Hembusan angin lembah mandalawangi yang kau berikan padaku, kini masih kusimpan dalam sebuah botol
Ketika kurindu padamu, kuambil botol itu lalu kudengarkan suara lagunya
Waktu itu, kaunyanyikan lagu cinta yang kau dendangkan bersama sang bayu
Tak ada dentingan gitar, namun gemericik mata air dan tarian edelweis kau sertakan dalam simponi mu.
Kadangkala kurasakan kerinduanku memudar seiring dengan alunan lagu botolmu
Seringkali kupertanyakan mengapa kamu begitu jauh, namun kau terus menjanjikan, sebentar lagi sayang, aku akan di sampingmu.

Puisi dari puncak gunung cikuray yang kau selipkan di kala kau menggendongku dan membawaku turun dari sana, terus kubaca berulangkali sampai kujenuh, namun aku tak pernah jenuh.
Masih saja teringat bagaimana kau terjatuh dan berkata : “Apakah kamu baik- baik saja, sayang?”, sedangkan kau terjatuh karena menggendongku.
“Sekarang mungkin kau bisa tertawa karena kau melihatku terjatuh”, katamu waktu itu. Sedangkan aku menyembunyikan air mata haru karena melihat darah mengalir dari lututmu yang membiru terantuk batu.
“Iya”, kubilang sambil tersenyum getir.
Lalu aku tersentuh, dan merasakan bahwa kau membuatku jatuh cinta lagi kepadamu karena kau berhasil meluluhkan hatiku, bukan karena sekuntum mawar, bukan karena cincin berlian, namun karena ketulusan hati untuk memberi tanpa mengharap kembali.

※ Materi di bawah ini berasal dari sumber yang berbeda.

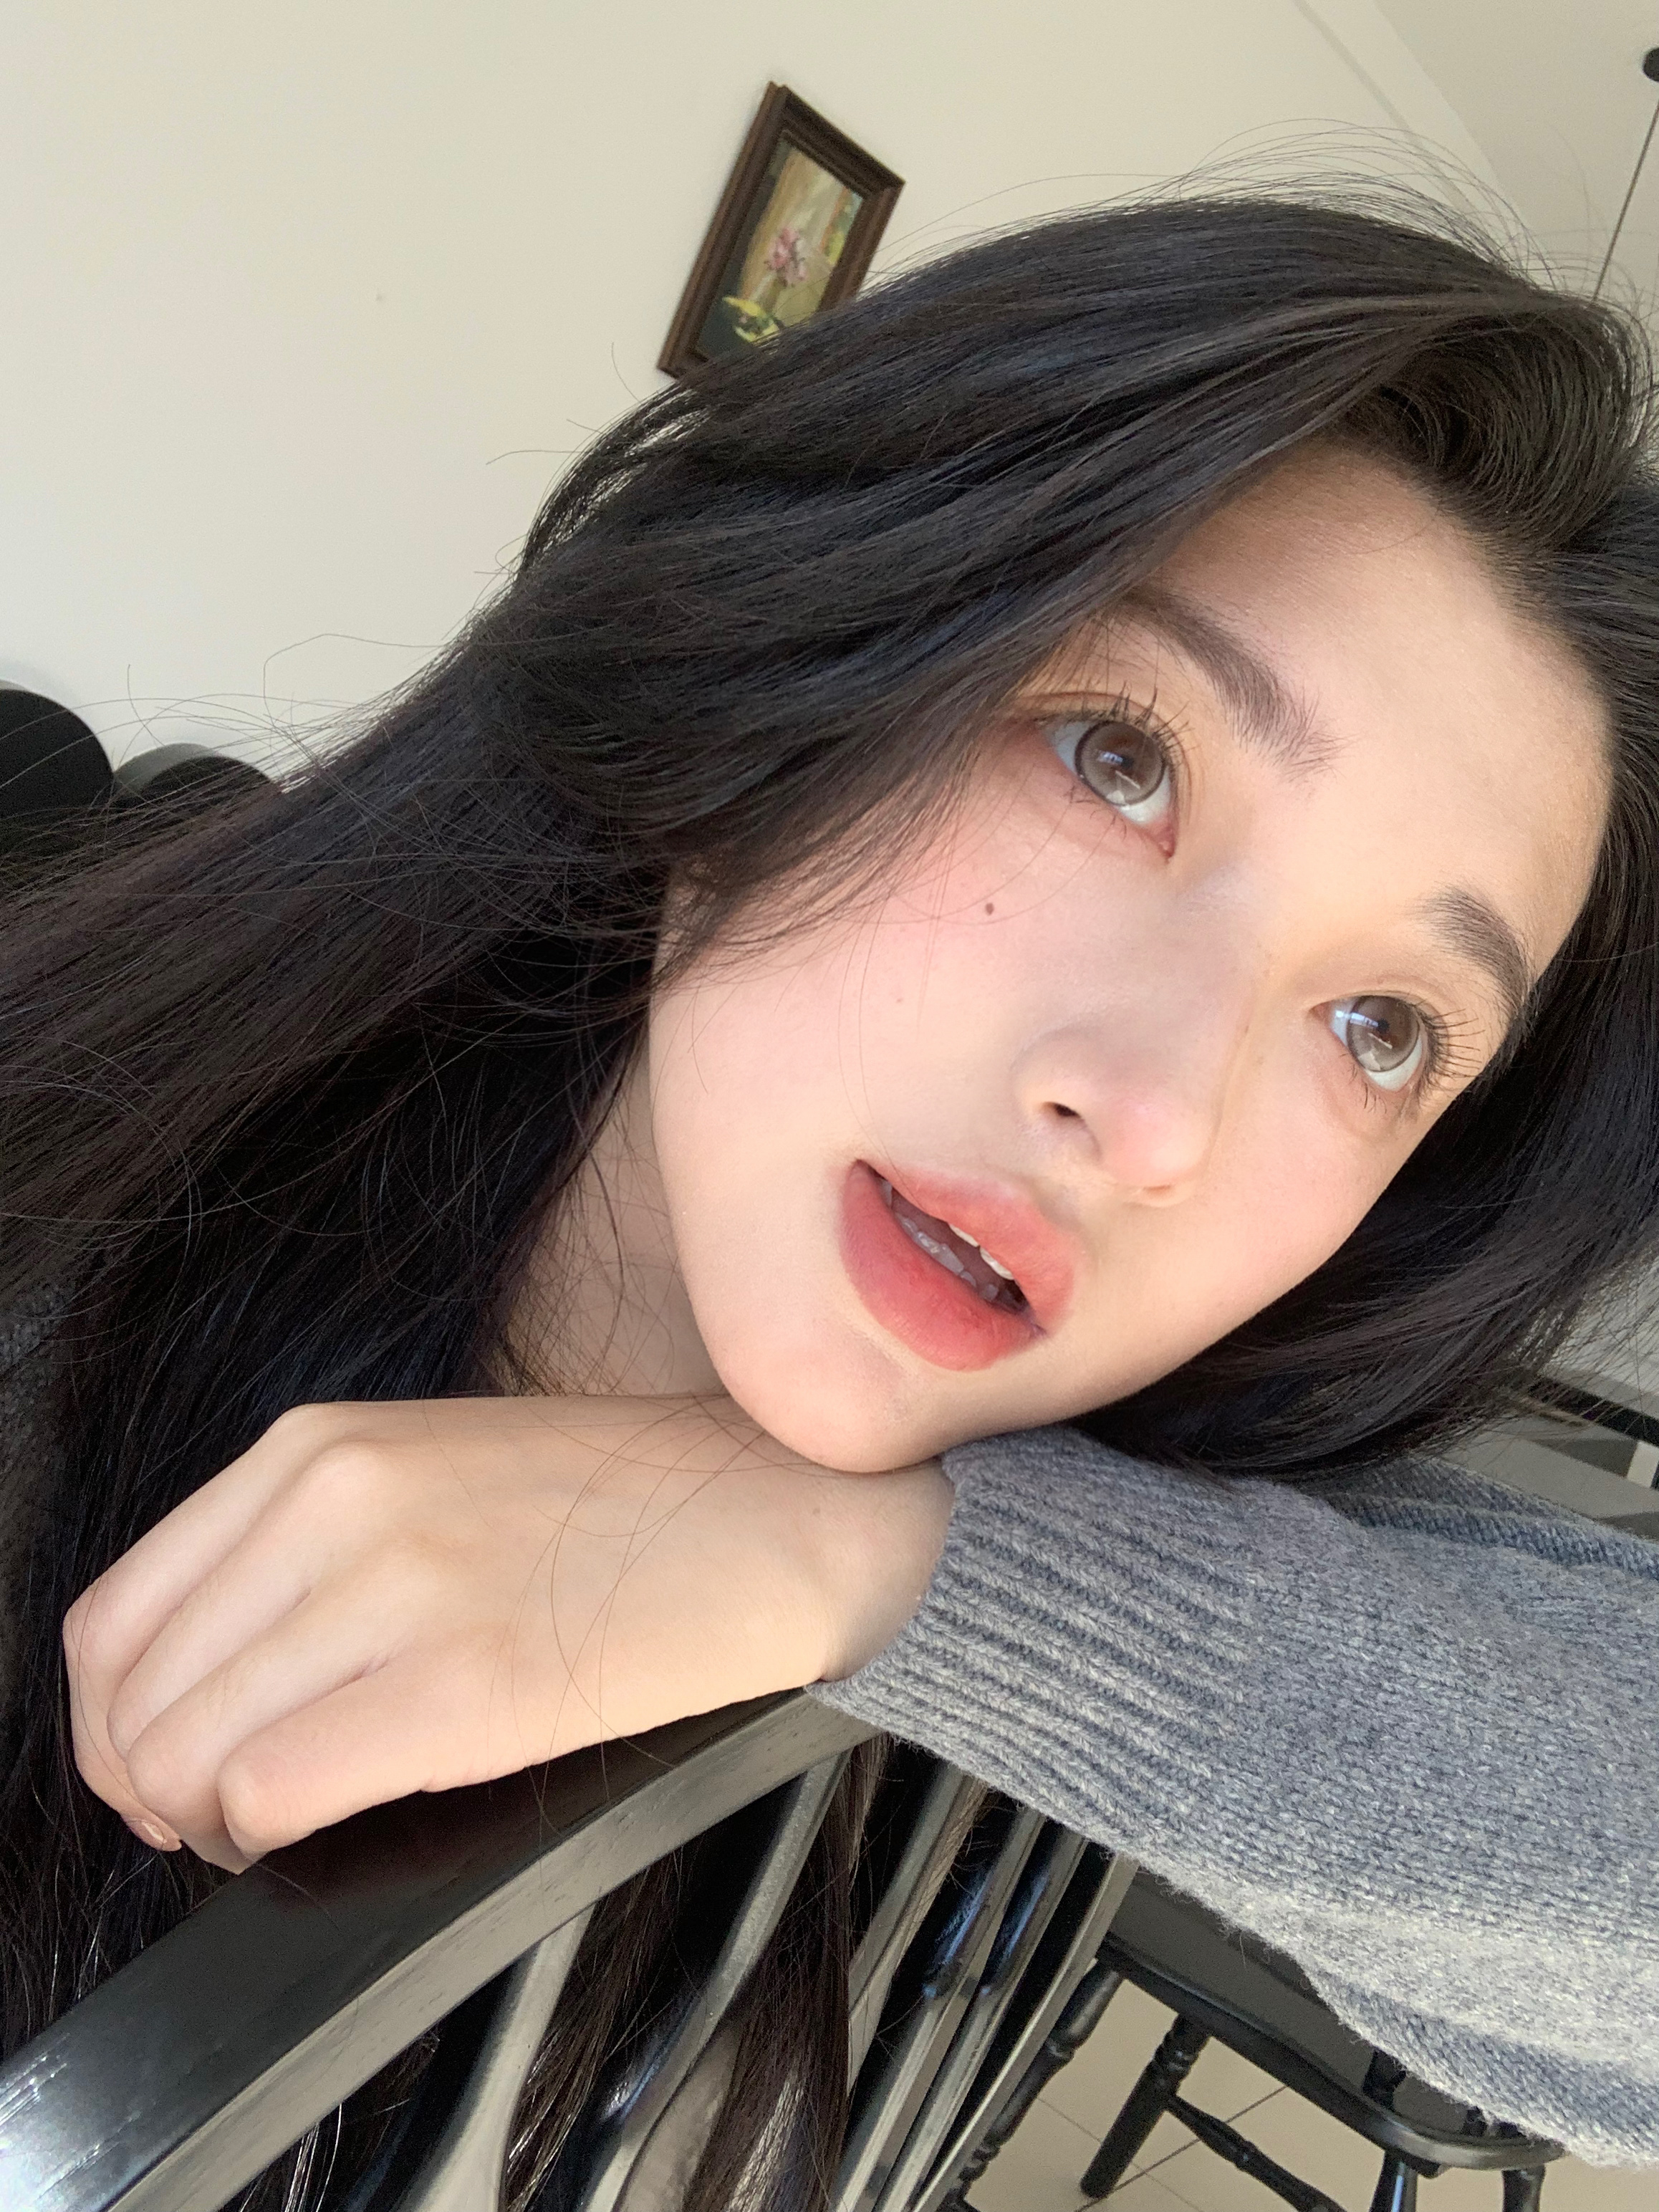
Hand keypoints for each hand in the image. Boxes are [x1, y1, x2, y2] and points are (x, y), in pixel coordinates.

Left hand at [62, 1395, 950, 1870]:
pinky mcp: (468, 1682)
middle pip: (137, 1701)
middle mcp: (337, 1499)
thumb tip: (199, 1681)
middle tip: (227, 1815)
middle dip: (157, 1789)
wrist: (789, 1511)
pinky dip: (270, 1837)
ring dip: (214, 1823)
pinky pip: (274, 1790)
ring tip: (283, 1821)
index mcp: (318, 1446)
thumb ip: (304, 1546)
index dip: (114, 1724)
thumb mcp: (430, 1470)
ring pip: (186, 1755)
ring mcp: (401, 1584)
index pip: (114, 1618)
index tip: (168, 1765)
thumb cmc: (624, 1507)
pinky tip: (330, 1824)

Aku memberikan lagu untuk kita sayang, lagu yang bercerita tentang indahnya cinta, seperti indahnya puncak gunung slamet yang kau ceritakan padaku waktu itu.
Walaupun aku tak mengerti betapa indahnya, namun aku melihat keindahannya melalui cerita, melalui gambaran yang kau berikan kepadaku.
Aku berikan lagu untuk kita, lagu yang menceritakan tentang bagaimana kita saling memaki, dan bagaimana kita saling memberi.
Lagu yang menceritakan deringan ponselku tiap malam, dimana aku menunggu suaramu dari seberang sana. Saat itu aku selalu bertanya, kapan aku dapat memelukmu, lalu kita bermimpi bersama lagi.
Lagu yang menceritakan pesan pesan rindu dari setiap pagi pagi ku,lalu menuliskan selamat malam sebelum aku memejamkan mata.

Lalu aku terpikir, aku tak mau belajar hidup tanpamu, karena tanpamu sama saja tanpa kehidupan, jarak membuat aku sesak napas, tak bisa tidur,apalagi tanpamu.